To better emphasise what I mean, let’s take trust as an example. We are all familiar with what it means to trust someone and what it feels like to have that trust broken or rebuild that trust or to have someone trust you. But if you had to, how would you express the feeling of trusting someone? There are many definitions that you could fill in for what it means to trust someone, but are you really able to capture the essence and feelings of what it means to trust in just some words? Let’s take it a step further. Even if you could perfectly capture (in words) what it means to trust if you had to explain it to someone (or something) that had never experienced the feeling of trust, do you really think they would know what it means to trust? At most, you could likely get someone to understand trust on a conceptual level, but you wouldn’t be able to show them what it actually feels like to trust. The result of this is that we could have a being that understands trust and could potentially exhibit characteristics of trusting others, but this in itself is not trust.
So, what’s the difference? Why can’t automation ever understand what trust is? The likely cause is rooted in biology. The unfortunate reality is that as far as we have come with computer technology, it still all relies on the same fundamental principles. Although we have made machines that can do more and process more, when we look at the lowest level of what it means to be a computer, it’s just a series of ones and zeros being stored in a particular arrangement. Despite all of our technological accomplishments, computers are still highly primitive compared to biology. One of the most distinctive parts are the emotions that humans experience. Although we are able to characterize emotions and show what molecules cause what physiological changes that lead us to feeling happy or sad or angry, there is no computer correlation that captures emotions. We could come up with clever ways to emulate emotion; for example, we could have an anger score, and depending on that value, a computer could make more or less harsh decisions based on that value, but at the core of the system, the automation will still not understand what it means to be angry. Despite exhibiting outward characteristics that we could personify as human emotion, the automation itself is not angry.
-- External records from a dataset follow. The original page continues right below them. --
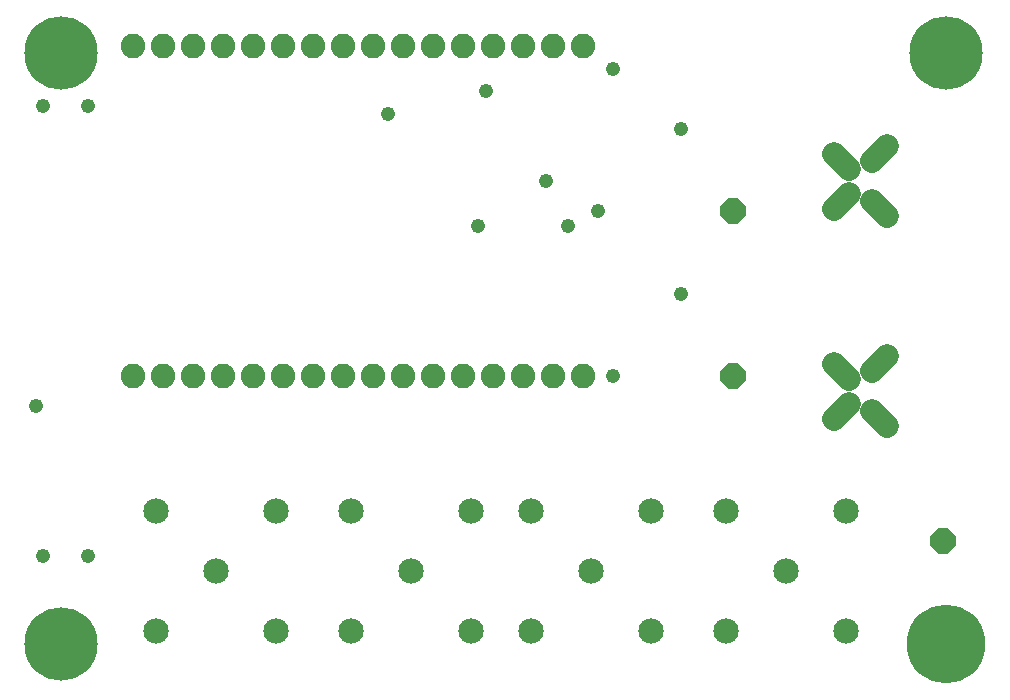
<source format=gbs>
G75*
%MOIN*%
%OFA0B0*%
%FSLAX24Y24*%
%IPPOS*%
%LPD*%
%AMOC8*
5,1,8,0,0,1.08239X$1,22.5*
%
%ADD10C,0.0789*%
%ADD11C,0.0845*%
%ADD12C,0.0820*%
%ADD13OC8,0.0840*%
%ADD14C,0.0476*%
%ADD15C,0.2442*%
%ADD16C,0.2620*%
D10*
X027545Y012909D02*
X028046Y013410D01*
X028814Y013164D02*
X029315Y012663D01*
X028046Y014257D02*
X027545Y014758D01*
X028814Y014503D02*
X029315Y015004D01*
X029315Y019663D02*
X028814Y020164D01*
X028046Y020410D02*
X027545Y019909D01*
X028046Y021257D02*
X027545Y021758D01*
X028814Y021503D02*
X029315Y022004D01*
D11*
X027930Y009833D03*
X025930Y007833D03*
X023930Y009833D03*
X021430Y009833D03*
X019430Y007833D03*
X017430Y009833D03*
X015430Y009833D03*
X013430Y007833D03*
X011430Y009833D03*
X008930Y009833D03*
X006930Y007833D03*
X004930Y009833D03*
X004930Y005833D03*
X008930Y005833D03*
X011430Y005833D03*
X015430Y005833D03*
X017430Y005833D03*
X021430Y005833D03*
X023930Y005833D03*
X027930Y005833D03*
D12*
X019180Y014333D03*
X018180Y014333D03*
X017180Y014333D03*
X016180Y014333D03*
X015180Y014333D03*
X014180Y014333D03*
X013180Y014333D03*
X012180Y014333D03*
X011180Y014333D03*
X010180Y014333D03*
X009180Y014333D03*
X008180Y014333D03*
X007180Y014333D03*
X006180Y014333D03*
X005180Y014333D03*
X004180Y014333D03*
X004180Y025333D03*
X005180Y025333D03*
X006180Y025333D03*
X007180Y025333D03*
X008180Y025333D03*
X009180Y025333D03*
X010180Y025333D03*
X011180Y025333D03*
X012180Y025333D03*
X013180Y025333D03*
X014180Y025333D03*
X015180Y025333D03*
X016180Y025333D03*
X017180Y025333D03*
X018180Y025333D03*
X019180Y025333D03*
D13*
X024180Y019833D03*
X024180Y014333D03*
X031180Y008833D03*
D14*
X022430Y017083D03*
X020180Y014333D03*
X018680Y019333D03*
X019680Y019833D03*
X017930Y020833D03*
X015680Y019333D03*
X012680Y023083D03*
X015930Y023833D03*
X020180Y024583D03*
X022430Y022583D03*
X002680Y023333D03*
X001180Y023333D03*
X000930Y013333D03*
X001180Y008333D03*
X002680Y008333D03*
D15*
X001755Y005408D03*
X001755Y025093D03*
X031282Y025093D03*
D16*
X031282Y005408D03*
M02*

</source>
This isn’t to say that automation will always be this way. Given the leaps and bounds we’ve seen in technological development, it could be possible that someone creates an entirely new means of computing, one built on the backbone of a more complex system able to ‘create’ emotions. For the time being, though, our primitive technology is not and likely never will be capable of understanding what we feel and thus does not have the capacity to be evil. Only the designers of those systems are capable of giving automation mal intent. Evil robots start with us and the goals we give our systems.